De facto way to get ProjectItem of newly imported media in Premiere Pro UXP?

Hi,

In Premiere Pro UXP, what is the de facto / recommended way to get the ProjectItem(s) created by a call to project.importFiles()?

I’m trying to reliably obtain the ProjectItem for newly imported media, but I can’t find an official or documented pattern for this.

So far, the best approach I can come up with (untested) is:

  1. Take a snapshot of rootItem.getItems() before calling project.importFiles()

  2. Call project.importFiles(...)

  3. Take another snapshot of rootItem.getItems() after

  4. Compute the diff → these are the newly added items

  5. To find a specific item, do something like:
    newItems.find(item => item.name === <itemName>)

  6. Where itemName matches the filename of the imported media

However, this feels:

  • Potentially fragile (async timing, batch imports, name collisions)

  • Inefficient for large projects

  • Not obviously “the intended way”

Questions:

  • Is this snapshot + diff approach the correct way today?

  • Is there a more reliable or officially recommended pattern?

  • Is there any way to directly obtain the ProjectItem(s) created by importFiles, especially when importing multiple files?

Any guidance or confirmation from the team or others using UXP in production would be greatly appreciated.

Thanks!

This is so funny.
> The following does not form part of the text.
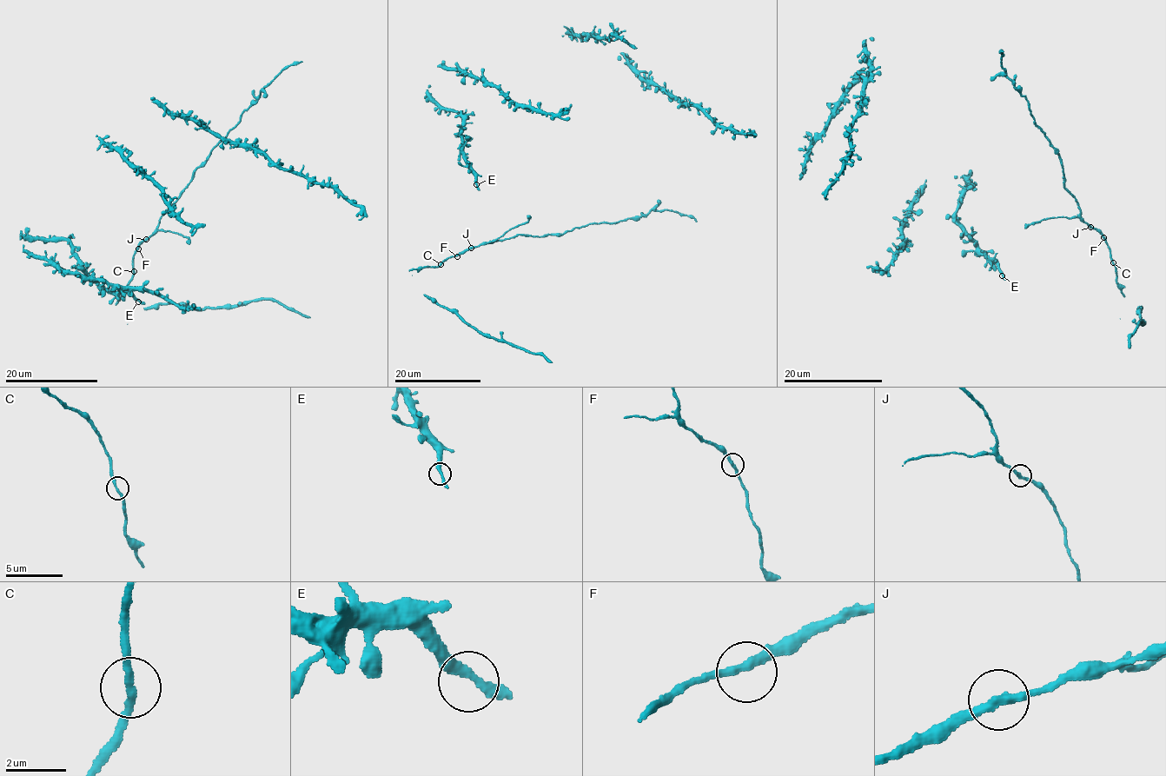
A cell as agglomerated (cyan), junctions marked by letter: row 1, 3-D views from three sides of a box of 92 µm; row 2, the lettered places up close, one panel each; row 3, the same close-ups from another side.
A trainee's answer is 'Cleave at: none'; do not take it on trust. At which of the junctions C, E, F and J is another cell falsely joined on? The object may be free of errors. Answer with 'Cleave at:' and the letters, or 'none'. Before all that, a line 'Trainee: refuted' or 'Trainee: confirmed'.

I was dealing with this exact same conundrum yesterday! The snapshot diff solution as you described it is the exact same one that I’m using in my plugin and it works reliably.

You can also use ClipProjectItem.findItemsMatchingMediaPath() which will return an array of ProjectItems.

I wish that project.importFiles()returned the getId() value of the newly imported media instead of just a bool, that would make this simpler. Oh well.

Technically, if the API would be returning an list of (newly imported) clips ( ClipProjectItem[]) - that would be ideal.

@pinoy Also you may want to check against the value returned by “getMediPathFile()” - since I think its “name” is not guaranteed to be unique.

@bbb_999 : BTW, why is findItemsMatchingMediaPath returning an array of projectItem ?
It seems like if you specify the MediaPath, the only object i can be is a CliProjectItem.
(I suppose the answer might be “best practice → code to interface”, and ProjectItem act as interface / abstract class - but in that case an explicit cast is required :frowning: )

ClipProjectItem.findItemsMatchingMediaPath(matchString, ignoreSubclips) looks like exactly what I need — just wanted to check I’m using it correctly.

Since it’s an instance method, I need an existing ClipProjectItem to call it on, even though the method appears to search the whole project. My current approach is to walk the project tree first to find any media clip, then use it as the receiver:

async function findAnyMediaClip(folderItem) {
  const items = await folderItem.getItems();
  for (const item of items) {
    const clip = ppro.ClipProjectItem.cast(ppro.ProjectItem.cast(item));
    if (clip && (await clip.getContentType()) === ppro.Constants.ContentType.MEDIA) {
      return clip;
    }
    const folder = ppro.FolderItem.cast(ppro.ProjectItem.cast(item));
    if (folder) {
      const found = await findAnyMediaClip(folder);
      if (found) return found;
    }
  }
  return null;
}

const anyClip = await findAnyMediaClip(rootItem);
const matches = await anyClip.findItemsMatchingMediaPath(uncPath, true);

This works, but it feels a bit roundabout — walking the tree just to get a receiver for a method that searches the whole project anyway. I wanted to check:

  1. Is this the intended way to use findItemsMatchingMediaPath?

  2. Is there a cleaner alternative, like a static or project-level method for path lookup?

Happy to be corrected if I’m missing something obvious. Thanks!

Because a given piece of media can be imported to a Project as N different projectItems, and we wanted to use the same return type regardless of the value of N. :slight_smile:

@bbb_999 Ah, I was not clear. My question was not about the array but the type within the array.

So should be read “Why an array of ProjectItem and not an array of ClipProjectItem ?” (since only Clips can be imported, it does not make sense to import a Folder)

Hrrmmn…Neither Sequences nor Bins will have a path to match, which should exclude them from being in the resultant array…

Worthwhile suggestion; I’ll ask the team.

Normally I’d agree that returning the ClipProjectItem[ ] itself would be ideal, I’ve just standardized around always storing the ID of objects and then fetching fresh objects right before I need them. I’ve been burned too many times by either those object references becoming stale if I run concurrent operations in between the retrieval and use, or that I lose the object methods when they become serialized and passed between module boundaries.